Collected data:
--- start ---

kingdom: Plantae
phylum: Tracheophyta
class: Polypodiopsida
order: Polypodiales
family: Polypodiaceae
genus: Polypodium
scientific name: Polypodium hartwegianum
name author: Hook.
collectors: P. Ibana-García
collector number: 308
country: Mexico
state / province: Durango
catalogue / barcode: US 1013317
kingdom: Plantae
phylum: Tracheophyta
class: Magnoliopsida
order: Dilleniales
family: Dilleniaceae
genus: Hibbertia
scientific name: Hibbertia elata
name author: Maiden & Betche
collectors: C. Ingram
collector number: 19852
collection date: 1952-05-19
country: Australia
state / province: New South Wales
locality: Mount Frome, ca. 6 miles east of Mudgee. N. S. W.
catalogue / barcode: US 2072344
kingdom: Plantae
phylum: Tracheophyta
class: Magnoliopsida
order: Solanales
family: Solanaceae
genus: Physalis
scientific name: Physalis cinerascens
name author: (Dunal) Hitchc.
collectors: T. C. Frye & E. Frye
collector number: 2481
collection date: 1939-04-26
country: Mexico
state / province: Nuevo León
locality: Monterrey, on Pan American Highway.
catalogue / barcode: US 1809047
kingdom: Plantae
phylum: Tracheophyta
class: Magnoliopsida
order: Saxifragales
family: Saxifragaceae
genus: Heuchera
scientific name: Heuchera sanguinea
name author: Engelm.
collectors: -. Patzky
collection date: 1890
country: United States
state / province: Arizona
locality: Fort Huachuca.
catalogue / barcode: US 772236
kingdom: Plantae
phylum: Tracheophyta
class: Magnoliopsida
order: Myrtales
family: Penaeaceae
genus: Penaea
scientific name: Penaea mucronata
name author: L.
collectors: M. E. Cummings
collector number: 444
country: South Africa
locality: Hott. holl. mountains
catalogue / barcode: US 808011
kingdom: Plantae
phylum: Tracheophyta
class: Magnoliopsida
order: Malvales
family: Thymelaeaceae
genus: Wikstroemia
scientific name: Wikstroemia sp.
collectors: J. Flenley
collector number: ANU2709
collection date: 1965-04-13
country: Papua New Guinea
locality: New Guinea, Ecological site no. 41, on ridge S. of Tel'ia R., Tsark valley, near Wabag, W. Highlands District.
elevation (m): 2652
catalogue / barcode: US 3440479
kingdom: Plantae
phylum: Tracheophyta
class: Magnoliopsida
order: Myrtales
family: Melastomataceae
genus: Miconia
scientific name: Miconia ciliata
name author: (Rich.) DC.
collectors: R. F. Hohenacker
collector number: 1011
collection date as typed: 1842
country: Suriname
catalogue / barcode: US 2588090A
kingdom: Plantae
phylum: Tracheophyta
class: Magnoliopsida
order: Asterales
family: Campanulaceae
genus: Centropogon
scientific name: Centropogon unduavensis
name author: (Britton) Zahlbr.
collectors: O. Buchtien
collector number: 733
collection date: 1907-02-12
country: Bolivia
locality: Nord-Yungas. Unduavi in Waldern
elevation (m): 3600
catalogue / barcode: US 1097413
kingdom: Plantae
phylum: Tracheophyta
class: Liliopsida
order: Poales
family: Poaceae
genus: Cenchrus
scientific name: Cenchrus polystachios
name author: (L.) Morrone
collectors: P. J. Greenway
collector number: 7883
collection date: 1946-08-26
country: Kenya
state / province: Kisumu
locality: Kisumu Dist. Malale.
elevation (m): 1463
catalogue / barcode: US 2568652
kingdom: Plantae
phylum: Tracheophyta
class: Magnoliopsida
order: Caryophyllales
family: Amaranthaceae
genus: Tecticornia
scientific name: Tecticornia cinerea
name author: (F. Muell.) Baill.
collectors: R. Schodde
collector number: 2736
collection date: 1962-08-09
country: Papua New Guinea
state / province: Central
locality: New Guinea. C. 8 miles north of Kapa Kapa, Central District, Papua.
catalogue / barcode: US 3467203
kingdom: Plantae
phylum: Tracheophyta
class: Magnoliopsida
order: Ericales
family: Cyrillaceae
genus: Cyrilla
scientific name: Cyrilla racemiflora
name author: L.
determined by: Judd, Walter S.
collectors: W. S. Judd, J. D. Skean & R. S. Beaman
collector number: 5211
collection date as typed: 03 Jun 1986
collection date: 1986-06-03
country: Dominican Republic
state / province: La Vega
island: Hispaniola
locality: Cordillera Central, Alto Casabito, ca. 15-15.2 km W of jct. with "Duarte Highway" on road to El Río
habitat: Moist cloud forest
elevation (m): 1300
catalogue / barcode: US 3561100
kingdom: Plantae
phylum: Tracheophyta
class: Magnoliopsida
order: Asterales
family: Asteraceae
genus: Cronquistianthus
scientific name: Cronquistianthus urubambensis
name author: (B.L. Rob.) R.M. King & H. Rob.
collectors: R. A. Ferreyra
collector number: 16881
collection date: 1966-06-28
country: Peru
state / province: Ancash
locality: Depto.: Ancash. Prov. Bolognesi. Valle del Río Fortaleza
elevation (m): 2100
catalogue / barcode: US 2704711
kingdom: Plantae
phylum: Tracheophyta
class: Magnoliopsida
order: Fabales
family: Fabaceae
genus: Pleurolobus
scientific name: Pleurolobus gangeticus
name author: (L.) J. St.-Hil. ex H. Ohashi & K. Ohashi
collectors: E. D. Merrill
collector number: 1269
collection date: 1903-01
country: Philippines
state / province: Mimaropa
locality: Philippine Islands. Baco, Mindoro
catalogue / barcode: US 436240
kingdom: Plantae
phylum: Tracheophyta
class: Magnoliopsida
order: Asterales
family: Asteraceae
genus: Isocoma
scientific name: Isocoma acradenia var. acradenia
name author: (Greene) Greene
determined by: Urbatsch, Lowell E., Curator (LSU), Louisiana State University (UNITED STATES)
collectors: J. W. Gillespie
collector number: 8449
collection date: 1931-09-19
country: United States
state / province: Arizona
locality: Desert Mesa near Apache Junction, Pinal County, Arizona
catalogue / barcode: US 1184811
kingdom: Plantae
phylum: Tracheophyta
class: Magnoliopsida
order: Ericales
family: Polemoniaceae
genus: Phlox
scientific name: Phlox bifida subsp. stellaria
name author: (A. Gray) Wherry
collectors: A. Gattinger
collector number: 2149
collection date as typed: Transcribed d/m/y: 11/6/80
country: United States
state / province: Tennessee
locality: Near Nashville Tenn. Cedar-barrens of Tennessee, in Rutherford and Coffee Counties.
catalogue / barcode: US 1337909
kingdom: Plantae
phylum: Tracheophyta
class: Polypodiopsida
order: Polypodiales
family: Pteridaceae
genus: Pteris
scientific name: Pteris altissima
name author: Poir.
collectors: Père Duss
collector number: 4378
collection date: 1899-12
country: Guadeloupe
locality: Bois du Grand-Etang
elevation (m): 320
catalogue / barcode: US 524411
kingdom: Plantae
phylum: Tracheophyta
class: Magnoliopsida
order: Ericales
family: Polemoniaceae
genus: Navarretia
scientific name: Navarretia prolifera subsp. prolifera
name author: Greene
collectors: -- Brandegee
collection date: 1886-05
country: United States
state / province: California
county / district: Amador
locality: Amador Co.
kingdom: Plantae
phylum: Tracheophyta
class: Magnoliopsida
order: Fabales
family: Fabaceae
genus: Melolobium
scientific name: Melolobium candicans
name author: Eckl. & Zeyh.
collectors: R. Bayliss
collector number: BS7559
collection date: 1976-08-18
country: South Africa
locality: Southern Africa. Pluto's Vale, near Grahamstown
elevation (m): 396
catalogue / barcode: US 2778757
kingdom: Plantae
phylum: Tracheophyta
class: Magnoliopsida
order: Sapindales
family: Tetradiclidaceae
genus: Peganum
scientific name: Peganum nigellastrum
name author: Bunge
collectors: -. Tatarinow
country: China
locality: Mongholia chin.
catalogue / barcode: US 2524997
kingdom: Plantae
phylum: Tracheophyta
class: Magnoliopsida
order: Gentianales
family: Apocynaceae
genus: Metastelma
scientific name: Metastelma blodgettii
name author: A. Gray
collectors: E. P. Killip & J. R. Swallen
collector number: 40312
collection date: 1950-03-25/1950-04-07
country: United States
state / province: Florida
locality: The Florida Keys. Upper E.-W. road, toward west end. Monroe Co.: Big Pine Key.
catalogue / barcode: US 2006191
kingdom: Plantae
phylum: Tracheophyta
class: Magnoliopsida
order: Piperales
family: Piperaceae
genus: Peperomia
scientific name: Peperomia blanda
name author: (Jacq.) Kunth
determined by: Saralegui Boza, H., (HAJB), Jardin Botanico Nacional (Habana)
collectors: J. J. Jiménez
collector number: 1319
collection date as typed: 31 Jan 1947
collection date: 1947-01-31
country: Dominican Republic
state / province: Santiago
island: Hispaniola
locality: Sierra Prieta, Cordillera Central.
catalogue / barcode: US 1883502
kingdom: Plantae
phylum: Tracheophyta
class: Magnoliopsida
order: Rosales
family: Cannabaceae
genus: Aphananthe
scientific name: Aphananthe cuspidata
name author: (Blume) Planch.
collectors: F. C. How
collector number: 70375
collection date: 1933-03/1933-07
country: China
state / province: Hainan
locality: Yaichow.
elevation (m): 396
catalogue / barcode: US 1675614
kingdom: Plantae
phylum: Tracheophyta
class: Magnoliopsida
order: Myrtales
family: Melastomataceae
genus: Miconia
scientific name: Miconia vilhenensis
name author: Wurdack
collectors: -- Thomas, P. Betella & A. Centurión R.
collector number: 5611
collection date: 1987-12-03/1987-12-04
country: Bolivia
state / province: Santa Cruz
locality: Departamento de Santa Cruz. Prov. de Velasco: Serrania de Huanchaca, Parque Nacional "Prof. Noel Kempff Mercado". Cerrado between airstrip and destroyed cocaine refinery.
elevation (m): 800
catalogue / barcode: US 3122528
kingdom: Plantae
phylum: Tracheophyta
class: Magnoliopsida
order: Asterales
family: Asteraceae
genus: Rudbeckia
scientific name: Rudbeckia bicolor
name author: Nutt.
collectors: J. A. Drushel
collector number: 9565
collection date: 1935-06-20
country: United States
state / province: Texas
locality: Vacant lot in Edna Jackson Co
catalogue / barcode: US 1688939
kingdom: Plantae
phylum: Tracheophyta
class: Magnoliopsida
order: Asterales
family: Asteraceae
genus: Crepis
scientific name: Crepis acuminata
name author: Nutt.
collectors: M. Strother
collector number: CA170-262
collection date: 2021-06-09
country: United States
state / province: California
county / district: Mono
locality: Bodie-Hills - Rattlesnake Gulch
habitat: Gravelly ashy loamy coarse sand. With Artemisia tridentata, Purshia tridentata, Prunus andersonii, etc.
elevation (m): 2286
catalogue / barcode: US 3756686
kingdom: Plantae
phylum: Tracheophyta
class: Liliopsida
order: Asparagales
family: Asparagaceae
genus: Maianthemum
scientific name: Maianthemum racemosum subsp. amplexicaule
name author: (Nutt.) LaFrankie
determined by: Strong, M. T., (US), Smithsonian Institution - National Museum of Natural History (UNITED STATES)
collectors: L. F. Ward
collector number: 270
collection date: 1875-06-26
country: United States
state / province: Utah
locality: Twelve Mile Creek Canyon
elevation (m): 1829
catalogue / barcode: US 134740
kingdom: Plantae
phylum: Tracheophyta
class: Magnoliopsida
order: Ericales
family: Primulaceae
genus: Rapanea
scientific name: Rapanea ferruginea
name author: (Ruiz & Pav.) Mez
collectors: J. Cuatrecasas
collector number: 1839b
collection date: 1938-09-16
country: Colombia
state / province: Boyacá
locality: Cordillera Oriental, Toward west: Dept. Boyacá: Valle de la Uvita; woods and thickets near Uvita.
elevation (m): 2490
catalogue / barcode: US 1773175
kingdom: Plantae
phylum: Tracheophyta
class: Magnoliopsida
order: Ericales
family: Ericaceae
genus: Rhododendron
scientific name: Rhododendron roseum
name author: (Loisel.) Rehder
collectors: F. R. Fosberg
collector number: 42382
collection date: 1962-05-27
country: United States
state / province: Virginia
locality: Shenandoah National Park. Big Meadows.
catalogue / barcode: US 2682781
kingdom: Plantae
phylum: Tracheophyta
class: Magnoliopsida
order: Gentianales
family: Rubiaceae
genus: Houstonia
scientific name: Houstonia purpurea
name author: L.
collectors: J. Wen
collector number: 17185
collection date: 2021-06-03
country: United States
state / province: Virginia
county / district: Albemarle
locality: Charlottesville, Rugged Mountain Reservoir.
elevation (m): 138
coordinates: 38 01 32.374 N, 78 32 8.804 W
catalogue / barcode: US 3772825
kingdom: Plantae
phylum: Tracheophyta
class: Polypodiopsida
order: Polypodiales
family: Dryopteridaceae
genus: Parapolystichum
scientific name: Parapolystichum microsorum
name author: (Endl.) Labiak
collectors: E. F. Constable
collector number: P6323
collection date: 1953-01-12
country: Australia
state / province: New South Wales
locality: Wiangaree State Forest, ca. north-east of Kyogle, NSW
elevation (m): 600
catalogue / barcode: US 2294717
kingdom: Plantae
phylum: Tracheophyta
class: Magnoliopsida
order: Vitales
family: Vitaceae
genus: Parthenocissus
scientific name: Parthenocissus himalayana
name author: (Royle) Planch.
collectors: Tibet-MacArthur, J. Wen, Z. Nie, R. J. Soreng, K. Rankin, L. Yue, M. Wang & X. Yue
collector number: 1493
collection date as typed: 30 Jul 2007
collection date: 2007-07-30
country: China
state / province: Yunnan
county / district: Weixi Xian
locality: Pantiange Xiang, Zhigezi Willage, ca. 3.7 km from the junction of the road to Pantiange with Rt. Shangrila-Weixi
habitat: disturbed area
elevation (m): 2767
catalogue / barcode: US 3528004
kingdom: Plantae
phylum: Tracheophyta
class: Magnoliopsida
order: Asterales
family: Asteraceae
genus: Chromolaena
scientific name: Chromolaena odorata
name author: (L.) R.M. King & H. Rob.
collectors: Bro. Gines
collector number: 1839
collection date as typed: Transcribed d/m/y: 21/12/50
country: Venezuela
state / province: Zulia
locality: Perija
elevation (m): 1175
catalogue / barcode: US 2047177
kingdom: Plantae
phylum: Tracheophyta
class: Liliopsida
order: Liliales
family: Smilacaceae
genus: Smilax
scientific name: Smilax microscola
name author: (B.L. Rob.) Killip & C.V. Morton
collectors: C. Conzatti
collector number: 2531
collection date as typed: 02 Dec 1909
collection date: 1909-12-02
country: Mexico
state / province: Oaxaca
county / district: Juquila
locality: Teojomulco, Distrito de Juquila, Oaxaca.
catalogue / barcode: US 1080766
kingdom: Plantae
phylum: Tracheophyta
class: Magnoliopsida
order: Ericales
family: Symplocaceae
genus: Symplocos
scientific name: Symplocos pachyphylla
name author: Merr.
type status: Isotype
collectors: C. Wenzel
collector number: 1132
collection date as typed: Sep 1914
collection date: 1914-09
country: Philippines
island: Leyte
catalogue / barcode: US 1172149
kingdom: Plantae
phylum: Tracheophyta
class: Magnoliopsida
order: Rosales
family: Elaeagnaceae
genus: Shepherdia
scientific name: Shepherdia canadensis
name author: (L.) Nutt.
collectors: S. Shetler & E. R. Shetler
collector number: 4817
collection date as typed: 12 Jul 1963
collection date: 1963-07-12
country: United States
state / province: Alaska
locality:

--- end ---

### Instructions to follow:
Revise the lines of the records from the one holding "catalogue / barcode: US 2778757" through the one holding "scientific name: Miconia vilhenensis", inclusive, by changing "collectors" to "collected by" and leaving everything else untouched. Give back only those lines.

### Finished answer:
catalogue / barcode: US 2778757
kingdom: Plantae
phylum: Tracheophyta
class: Magnoliopsida
order: Sapindales
family: Tetradiclidaceae
genus: Peganum
scientific name: Peganum nigellastrum
name author: Bunge
collected by: -. Tatarinow
country: China
locality: Mongholia chin.
catalogue / barcode: US 2524997
kingdom: Plantae
phylum: Tracheophyta
class: Magnoliopsida
order: Gentianales
family: Apocynaceae
genus: Metastelma
scientific name: Metastelma blodgettii
name author: A. Gray
collected by: E. P. Killip & J. R. Swallen
collector number: 40312
collection date: 1950-03-25/1950-04-07
country: United States
state / province: Florida
locality: The Florida Keys. Upper E.-W. road, toward west end. Monroe Co.: Big Pine Key.
catalogue / barcode: US 2006191
kingdom: Plantae
phylum: Tracheophyta
class: Magnoliopsida
order: Piperales
family: Piperaceae
genus: Peperomia
scientific name: Peperomia blanda
name author: (Jacq.) Kunth
determined by: Saralegui Boza, H., (HAJB), Jardin Botanico Nacional (Habana)
collected by: J. J. Jiménez
collector number: 1319
collection date as typed: 31 Jan 1947
collection date: 1947-01-31
country: Dominican Republic
state / province: Santiago
island: Hispaniola
locality: Sierra Prieta, Cordillera Central.
catalogue / barcode: US 1883502
kingdom: Plantae
phylum: Tracheophyta
class: Magnoliopsida
order: Rosales
family: Cannabaceae
genus: Aphananthe
scientific name: Aphananthe cuspidata
name author: (Blume) Planch.
collected by: F. C. How
collector number: 70375
collection date: 1933-03/1933-07
country: China
state / province: Hainan
locality: Yaichow.
elevation (m): 396
catalogue / barcode: US 1675614
kingdom: Plantae
phylum: Tracheophyta
class: Magnoliopsida
order: Myrtales
family: Melastomataceae
genus: Miconia
scientific name: Miconia vilhenensis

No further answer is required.